COVER STORY, JANUARY 2008

FINANCIAL FORECAST
What happened in 2007? What's next?
Daniel J. Smith and Brent Wessel

Smith

Commercial real estate finance changed so quickly in 2007 that even experienced borrowers were mystified. Almost overnight, stable spreads, aggressive underwriting and favorable loan structures vanished, replaced by tighter liquidity, strict underwriting and deal structures, and volatile spreads that widened almost daily.

What happened? The answer is as simple as investors disappearing and as complex as a detailed analysis of the many forces that drive global capital markets. Between these two extremes, a high-level exploration of the capital markets’ role in financing commercial real estate, how investors and rating agencies responded to the subprime meltdown and the impact of the resulting liquidity crunch can help borrowers better understand how commercial real estate finance is likely to play out in 2008.

A Secondary Market

Wessel

The relationship between global capital markets and commercial real estate is extremely complicated. On the simplest level, the capital markets are a secondary market that buys commercial real estate loans and provides liquidity in the process. A capital markets lender pools commercial loans into securities and sells those bonds to investors. The lender receives new capital in return, which it then uses to make new loans that it securitizes and sells. In 2007, the market for commercial real estate loans nearly came to a halt when defaults on residential subprime mortgages spiked.

The Subprime Trigger

Defaults on residential subprime mortgages — and the ways in which investors and rating agencies responded to them — triggered much of the volatility in 2007’s commercial real estate spreads, as well as a liquidity crunch and significant changes in lending practices.

First, the specter of widespread subprime mortgage defaults heightened fears about broader real estate markets and the economy. Housing prices had increased so rapidly in recent years that many feared subprime mortgage losses would spread to housing and tip the economy into recession.

Second, there are many types of commercial real estate investors. Some of them also buy bonds based on other collateral, including residential mortgages.

In mid-2007, some investors who experienced large losses in subprime residential mortgage bonds or who were concerned about the larger economy stopped buying all real estate-based bonds, including those collateralized by commercial real estate loans. Others continued to buy commercial real estate bonds, but insisted on earning much higher yields. In many cases, these yields were dramatically higher than the spreads under which the loans were originated.

The yield investors demanded for the investment-grade CMBS bonds increased by as much as 60 percent between January and August 2007. The prices for lower quality bonds increased hundreds of times over in 2007. Lenders suddenly faced losses on loans they had originated just 6 to 8 weeks prior. Some stopped lending altogether. Other lenders quickly widened origination spreads in hopes of protecting future returns.

**Directives**
- a) Repeat the passage of the commercial real estate finance text from "First, the specter" to "economy into recession.".
- b) Go on with the text on commercial real estate finance in 2007, beginning after its final sentence.
The records that follow are drawn from a separate source.

(A run of records)
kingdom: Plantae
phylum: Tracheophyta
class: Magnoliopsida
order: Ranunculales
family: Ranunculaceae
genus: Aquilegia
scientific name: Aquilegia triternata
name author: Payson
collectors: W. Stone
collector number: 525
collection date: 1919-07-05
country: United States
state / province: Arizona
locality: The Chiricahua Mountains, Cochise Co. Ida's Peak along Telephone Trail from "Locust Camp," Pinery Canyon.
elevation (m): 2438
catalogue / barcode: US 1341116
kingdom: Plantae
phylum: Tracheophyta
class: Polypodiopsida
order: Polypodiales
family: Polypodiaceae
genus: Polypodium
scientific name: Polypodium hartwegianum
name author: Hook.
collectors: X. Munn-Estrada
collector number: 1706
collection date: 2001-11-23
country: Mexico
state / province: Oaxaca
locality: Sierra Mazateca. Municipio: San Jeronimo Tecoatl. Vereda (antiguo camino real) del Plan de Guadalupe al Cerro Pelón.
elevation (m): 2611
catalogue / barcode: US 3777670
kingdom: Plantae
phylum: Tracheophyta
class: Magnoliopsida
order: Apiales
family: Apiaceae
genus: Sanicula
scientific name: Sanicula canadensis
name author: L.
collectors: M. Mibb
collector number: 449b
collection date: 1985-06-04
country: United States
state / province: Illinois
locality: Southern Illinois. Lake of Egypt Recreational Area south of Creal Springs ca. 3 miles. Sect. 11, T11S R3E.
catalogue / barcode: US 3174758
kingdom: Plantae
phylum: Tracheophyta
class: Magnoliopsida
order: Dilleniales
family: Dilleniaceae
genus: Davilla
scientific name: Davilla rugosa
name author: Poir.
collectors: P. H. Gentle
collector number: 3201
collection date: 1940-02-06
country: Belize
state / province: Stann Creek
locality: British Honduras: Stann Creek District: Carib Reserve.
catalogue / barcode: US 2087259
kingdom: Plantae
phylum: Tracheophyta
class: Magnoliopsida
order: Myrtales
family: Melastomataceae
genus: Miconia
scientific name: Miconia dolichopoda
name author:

**Task responses**
- a)
First, the specter of widespread subprime mortgage defaults heightened fears about broader real estate markets and the economy. Housing prices had increased so rapidly in recent years that many feared subprime mortgage losses would spread to housing and tip the economy into recession.

- b)
The agencies that rate CMBS bonds added to the uncertainty, beginning to more closely examine the commercial real estate loans that backed bond offerings. To address investors’ concerns, rating agencies issued new criteria for evaluating bonds collateralized by commercial real estate mortgages. Lenders responded immediately by tightening underwriting standards and loan structuring practices. Rating agencies also raised the subordination level on CMBS securitizations, which made every pending securitization unprofitable and contributed to widening spreads.

The Liquidity Crunch

The profitability of a lender’s securitizations may not seem relevant. But a lender that cannot renew its liquidity though the capital markets has fewer funds with which to make loans. When this happens to many lenders simultaneously, as it did in the second half of 2007, the total amount of capital available to borrowers is significantly diminished. In other words, there is a liquidity crunch.

When a desirable resource such as liquidity becomes scarce, its price usually increases – as did origination spreads on commercial real estate loans. Lenders’ need to meet investor demands for higher yields on commercial real estate bonds also contributed considerably to widening spreads.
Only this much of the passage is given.